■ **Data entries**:

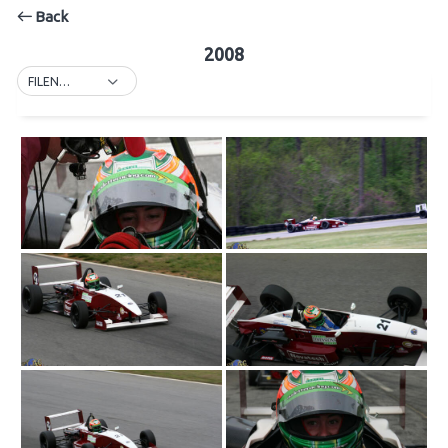
Back
2008
FILENAME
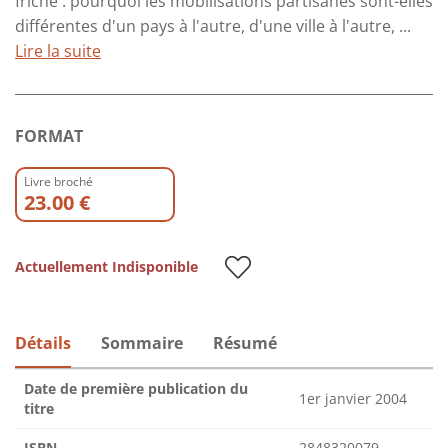
friche : pourquoi les mobilisations partisanes sont-elles
différentes d'un pays à l'autre, d'une ville à l'autre, ...
Lire la suite
FORMAT
Livre broché
23.00 €
Actuellement Indisponible
Détails
Sommaire
Résumé
Date de première publication du
1er janvier 2004
titre
ISBN
2848320079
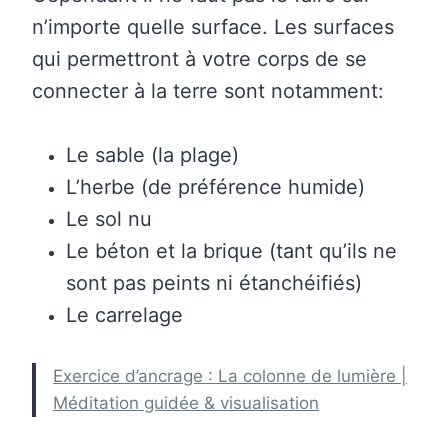
n’importe quelle surface. Les surfaces
qui permettront à votre corps de se
connecter à la terre sont notamment:
Le sable (la plage)
L’herbe (de préférence humide)
Le sol nu
Le béton et la brique (tant qu’ils ne
sont pas peints ni étanchéifiés)
Le carrelage
Exercice d’ancrage : La colonne de lumière |
Méditation guidée & visualisation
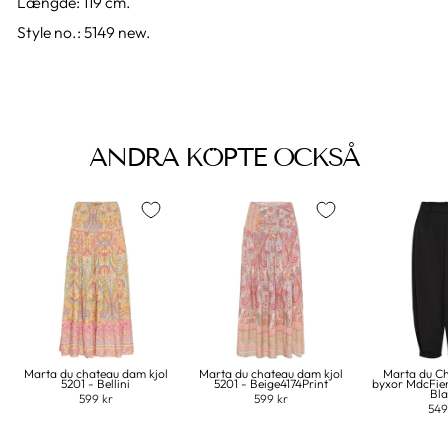
Længde: 119 cm.
Style no.: 5149 new.
ANDRA KÖPTE OCKSÅ
Marta du chateau dam kjol
Marta du chateau dam kjol
Marta du C
5201 - Bellini
5201 - Beige4174Print
byxor MdcFie
Bl
599 kr
599 kr
549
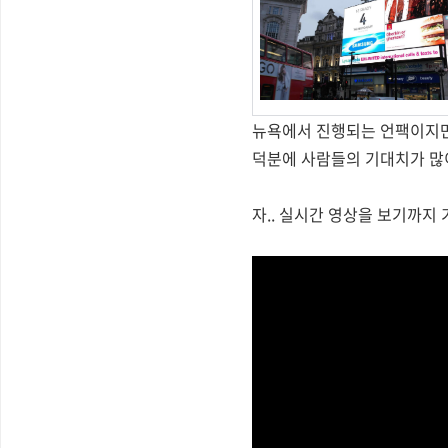
뉴욕에서 진행되는 언팩이지만
덕분에 사람들의 기대치가 많이
자.. 실시간 영상을 보기까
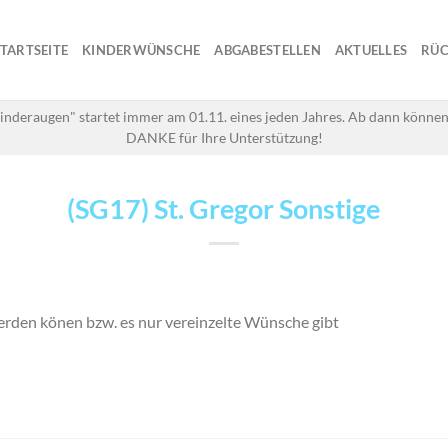
STARTSEITE
KINDERWÜNSCHE
ABGABESTELLEN
AKTUELLES
RÜC
inderaugen" startet immer am 01.11. eines jeden Jahres. Ab dann können
DANKE für Ihre Unterstützung!
(SG17) St. Gregor Sonstige
rden könen bzw. es nur vereinzelte Wünsche gibt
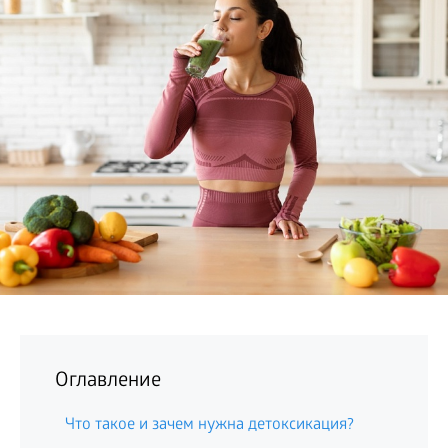
БИЗНЕС
Оглавление
Что такое и зачем нужна детоксикация?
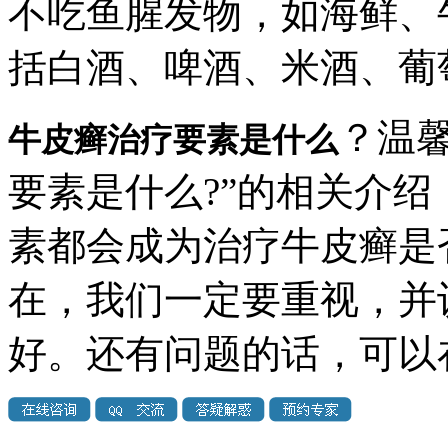
不吃鱼腥发物，如海鲜、
括白酒、啤酒、米酒、葡
？温
牛皮癣治疗要素是什么
要素是什么?”的相关介
素都会成为治疗牛皮癣是
在，我们一定要重视，并
好。还有问题的话，可以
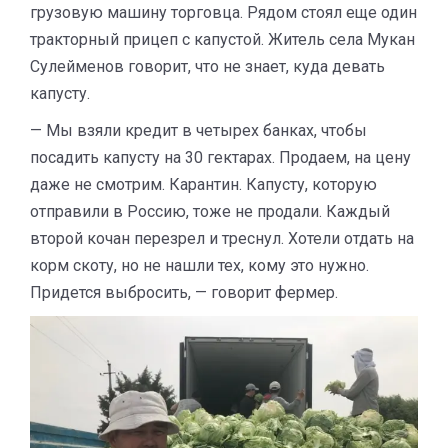
грузовую машину торговца. Рядом стоял еще один
тракторный прицеп с капустой. Житель села Мукан
Сулейменов говорит, что не знает, куда девать
капусту.
— Мы взяли кредит в четырех банках, чтобы
посадить капусту на 30 гектарах. Продаем, на цену
даже не смотрим. Карантин. Капусту, которую
отправили в Россию, тоже не продали. Каждый
второй кочан перезрел и треснул. Хотели отдать на
корм скоту, но не нашли тех, кому это нужно.
Придется выбросить, — говорит фермер.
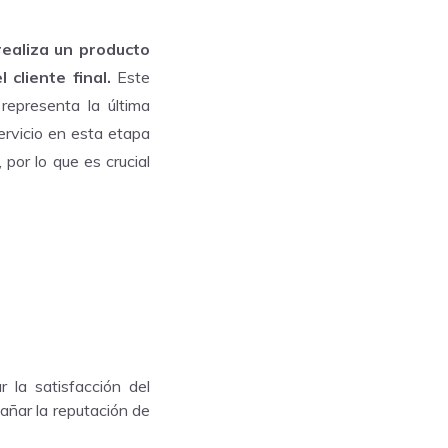
realiza un producto
cliente final.
Este
 representa la última
ervicio en esta etapa
 por lo que es crucial
 la satisfacción del
dañar la reputación de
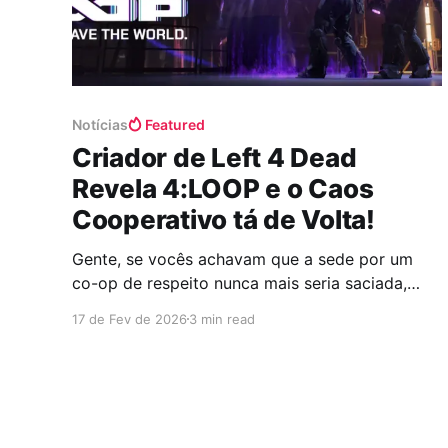
Notícias
Featured
Criador de Left 4 Dead
Revela 4:LOOP e o Caos
Cooperativo tá de Volta!
Gente, se vocês achavam que a sede por um
co-op de respeito nunca mais seria saciada,
pode ir tirando o cavalinho da chuva porque o
17 de Fev de 2026
3 min read
State of Play resolveu entregar tudo e mais um
pouco! Michael Booth, a mente brilhante que
simplesmente deu vida ao lendário Left 4 Dead,
apareceu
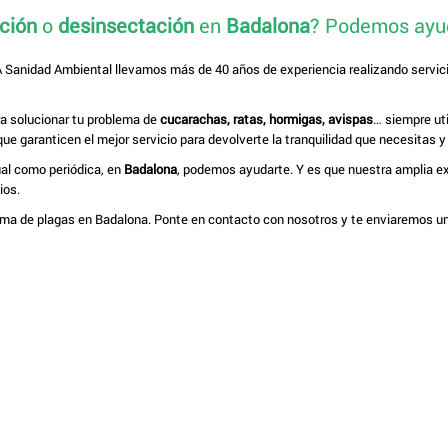
ción
o
desinsectación
en
Badalona
? Podemos ayu
SA Sanidad Ambiental llevamos más de 40 años de experiencia realizando servic
ra solucionar tu problema de
cucarachas, ratas, hormigas, avispas
… siempre ut
ue garanticen el mejor servicio para devolverte la tranquilidad que necesitas 
ual como periódica, en
Badalona
, podemos ayudarte. Y es que nuestra amplia e
ios.
ma de plagas en Badalona. Ponte en contacto con nosotros y te enviaremos u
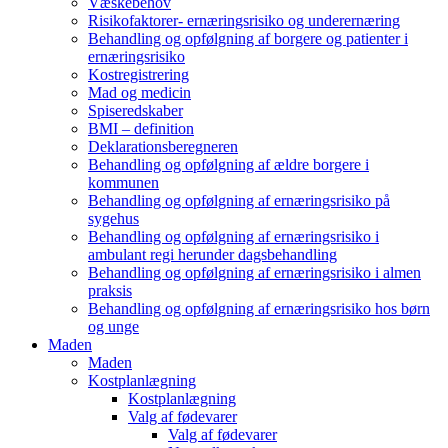
Væskebehov
Risikofaktorer- ernæringsrisiko og underernæring
Behandling og opfølgning af borgere og patienter i
ernæringsrisiko
Kostregistrering
Mad og medicin
Spiseredskaber
BMI – definition
Deklarationsberegneren
Behandling og opfølgning af ældre borgere i
kommunen
Behandling og opfølgning af ernæringsrisiko på
sygehus
Behandling og opfølgning af ernæringsrisiko i
ambulant regi herunder dagsbehandling
Behandling og opfølgning af ernæringsrisiko i almen
praksis
Behandling og opfølgning af ernæringsrisiko hos børn
og unge
Maden
Maden
Kostplanlægning
Kostplanlægning
Valg af fødevarer
Valg af fødevarer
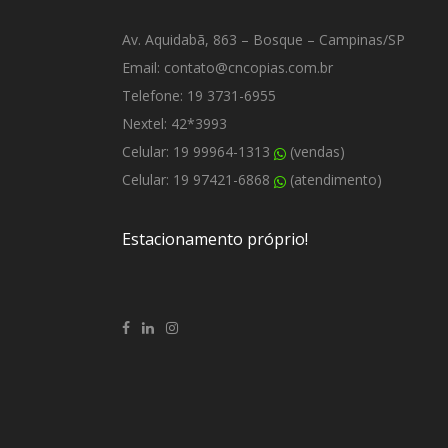
Av. Aquidabã, 863 – Bosque – Campinas/SP
Email: contato@cncopias.com.br
Telefone: 19 3731-6955
Nextel: 42*3993
Celular: 19 99964-1313
(vendas)
Celular: 19 97421-6868
(atendimento)
Estacionamento próprio!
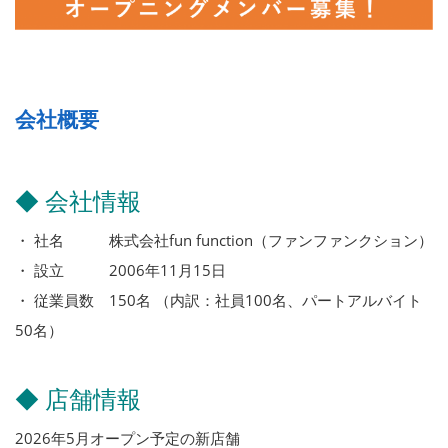
会社概要
◆ 会社情報
・ 社名 株式会社fun function（ファンファンクション）
・ 設立 2006年11月15日
・ 従業員数 150名 （内訳：社員100名、パートアルバイト
50名）
◆ 店舗情報
2026年5月オープン予定の新店舗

■ **Assigned task**:
Write out again every line of text in the data entries above, keeping each line exactly as it appears, and leave the pictures out of your answer.

■ **Your response**:
Back
2008
FILENAME
friche : pourquoi les mobilisations partisanes sont-elles
différentes d'un pays à l'autre, d'une ville à l'autre, ...
Lire la suite
FORMAT
Livre broché
23.00 €
Actuellement Indisponible
Détails
Sommaire
Résumé
Date de première publication du
1er janvier 2004
titre
ISBN
2848320079
n’importe quelle surface. Les surfaces
qui permettront à votre corps de se
connecter à la terre sont notamment:
Le sable (la plage)
L’herbe (de préférence humide)
Le sol nu
Le béton et la brique (tant qu’ils ne
sont pas peints ni étanchéifiés)
Le carrelage
Exercice d’ancrage : La colonne de lumière |
Méditation guidée & visualisation
Længde: 119 cm.
Style no.: 5149 new.
ANDRA KÖPTE OCKSÅ
Marta du chateau dam kjol
Marta du chateau dam kjol
Marta du C
5201 - Bellini
5201 - Beige4174Print
byxor MdcFie
Bl
599 kr
599 kr
549
뉴욕에서 진행되는 언팩이지만
덕분에 사람들의 기대치가 많이
자.. 실시간 영상을 보기까
STARTSEITE
KINDERWÜNSCHE
ABGABESTELLEN
AKTUELLES
RÜC
inderaugen" startet immer am 01.11. eines jeden Jahres. Ab dann können
DANKE für Ihre Unterstützung!
(SG17) St. Gregor Sonstige
rden könen bzw. es nur vereinzelte Wünsche gibt
БИЗНЕС
Оглавление
Что такое и зачем нужна детоксикация?
不吃鱼腥发物，如海鲜、
括白酒、啤酒、米酒、葡
？温
牛皮癣治疗要素是什么
要素是什么?”的相关介
素都会成为治疗牛皮癣是
在，我们一定要重视，并
好。还有问题的话，可以
грузовую машину торговца. Рядом стоял еще один
тракторный прицеп с капустой. Житель села Мукан
Сулейменов говорит, что не знает, куда девать
капусту.
— Мы взяли кредит в четырех банках, чтобы
посадить капусту на 30 гектарах. Продаем, на цену
даже не смотрим. Карантин. Капусту, которую
отправили в Россию, тоже не продали. Каждый
второй кочан перезрел и треснул. Хотели отдать на
корм скоту, но не нашли тех, кому это нужно.
Придется выбросить, — говорит фермер.
realiza un producto
cliente final.
Este
 representa la última
ervicio en esta etapa
 por lo que es crucial
 la satisfacción del
dañar la reputación de
Notícias
Featured
Criador de Left 4 Dead
Revela 4:LOOP e o Caos
Cooperativo tá de Volta!
Gente, se vocês achavam que a sede por um
co-op de respeito nunca mais seria saciada,
pode ir tirando o cavalinho da chuva porque o
17 de Fev de 2026
3 min read
State of Play resolveu entregar tudo e mais um
pouco! Michael Booth, a mente brilhante que
simplesmente deu vida ao lendário Left 4 Dead,
apareceu
ción
o
desinsectación
en
Badalona
? Podemos ayu
SA Sanidad Ambiental llevamos más de 40 años de experiencia realizando servic
ra solucionar tu problema de
cucarachas, ratas, hormigas, avispas
… siempre ut
ue garanticen el mejor servicio para devolverte la tranquilidad que necesitas 
ual como periódica, en
Badalona
, podemos ayudarte. Y es que nuestra amplia e
ios.
ma de plagas en Badalona. Ponte en contacto con nosotros y te enviaremos u
Væskebehov
Risikofaktorer- ernæringsrisiko og underernæring
Behandling og opfølgning af borgere og patienter i
ernæringsrisiko
Kostregistrering
Mad og medicin
Spiseredskaber
BMI – definition
Deklarationsberegneren
Behandling og opfølgning af ældre borgere i
kommunen
Behandling og opfølgning af ernæringsrisiko på
sygehus
Behandling og opfølgning af ernæringsrisiko i
ambulant regi herunder dagsbehandling
Behandling og opfølgning af ernæringsrisiko i almen
praksis
Behandling og opfølgning af ernæringsrisiko hos børn
og unge
Maden
Maden
Kostplanlægning
Kostplanlægning
Valg af fødevarer
Valg af fødevarer
Av. Aquidabã, 863 – Bosque – Campinas/SP
Email: contato@cncopias.com.br
Telefone: 19 3731-6955
Nextel: 42*3993
Celular: 19 99964-1313
(vendas)
Celular: 19 97421-6868
(atendimento)
Estacionamento próprio!
会社概要
◆ 会社情報
・ 社名 株式会社fun function（ファンファンクション）
・ 設立 2006年11月15日
・ 従業員数 150名 （内訳：社員100名、パートアルバイト
50名）
◆ 店舗情報
2026年5月オープン予定の新店舗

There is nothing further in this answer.